Consigne: Selon l'extrait sur Gramme et Fontaine, quel collaborateur prit la direction de la société lorsque Gramme se retira en 1894 ?

1983 – 6(1)

Si Breguet a été l’introducteur à l’Académie, Hippolyte Fontaine a certainement été l’intermédiaire avec Charles d’Ivernois. Fontaine, qui approchait de la quarantaine, était un ingénieur de l’Ecole des Arts et Métiers de Châlon, et non un ancien menuisier comme l’écrit Pelseneer mais fils de menuisier. Le détail est important parce que l’on décrit toujours Gramme dans son isolement même au début de son époque industrielle. Or, dès 1872, Gramme eut un collaborateur si fidèle, Emile Javaux, qu’il lui succéda à la direction de la société lorsque Gramme se retira en 1894. Javaux devait certainement posséder des qualités et des connaissances assez élevées qui lui permirent d’assurer cette succession. Mais peut-être a-t-il acquis son savoir en cours de carrière. Il serait très utile de pouvoir étudier la carrière et la personnalité de Javaux. On sait aussi que deux autres ouvriers ont travaillé sous la direction de Gramme dès les débuts de l’entreprise.

Pour ce démarrage il serait intéressant de disposer d’informations plus détaillées sur les relations de Gramme et de Fontaine. On a écrit que ce dernier eut la chance de se spécialiser dans l’électricité grâce à sa rencontre avec Gramme et de pouvoir faire ainsi une brillante carrière. On peut se demander si les faits ne furent pas à l’inverse de ce qu’ont écrit les panégyristes de Gramme. Non pas que celui-ci acquit des notions d’électricité de Fontaine; s’il ignorait les théories dont il s’est toujours passé, il était déjà le réalisateur le plus avancé dans la pratique et n’avait certainement aucun conseil à recevoir de quiconque pour la conception et la construction de dynamos. Mais Fontaine était un homme actif, curieux de tout et entreprenant. Il écrivait régulièrement des chroniques dans le Bulletin des anciens élèves de l’Ecole alors très lu. Il avait recueilli et édité avec des condisciples le cours de mécanique d’un des professeurs de l’Ecole; il avait publié une étude sur l’exposition universelle de 1867. Pendant un certain temps il fut ingénieur des chemins de fer du Nord. Mais il paraissait toujours disponible pour quelque activité. Plus tard il devait être chargé de la préparation d’autres expositions importantes.

Enregistrements fournis:
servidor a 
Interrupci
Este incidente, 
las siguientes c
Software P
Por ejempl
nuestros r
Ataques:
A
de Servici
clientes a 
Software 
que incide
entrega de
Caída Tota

* * *

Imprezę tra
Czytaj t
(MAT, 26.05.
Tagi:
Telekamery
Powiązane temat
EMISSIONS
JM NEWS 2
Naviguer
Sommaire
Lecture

---

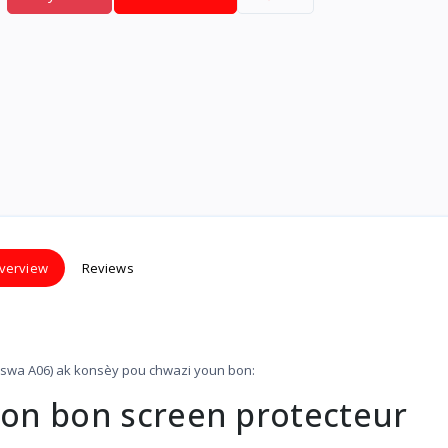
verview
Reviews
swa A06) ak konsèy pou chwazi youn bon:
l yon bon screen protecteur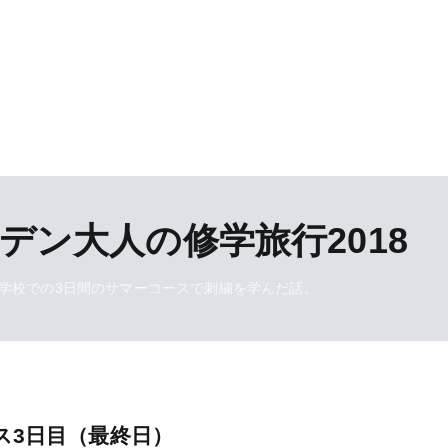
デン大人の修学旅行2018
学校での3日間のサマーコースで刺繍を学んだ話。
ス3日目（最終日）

Réponse attendue: Emile Javaux.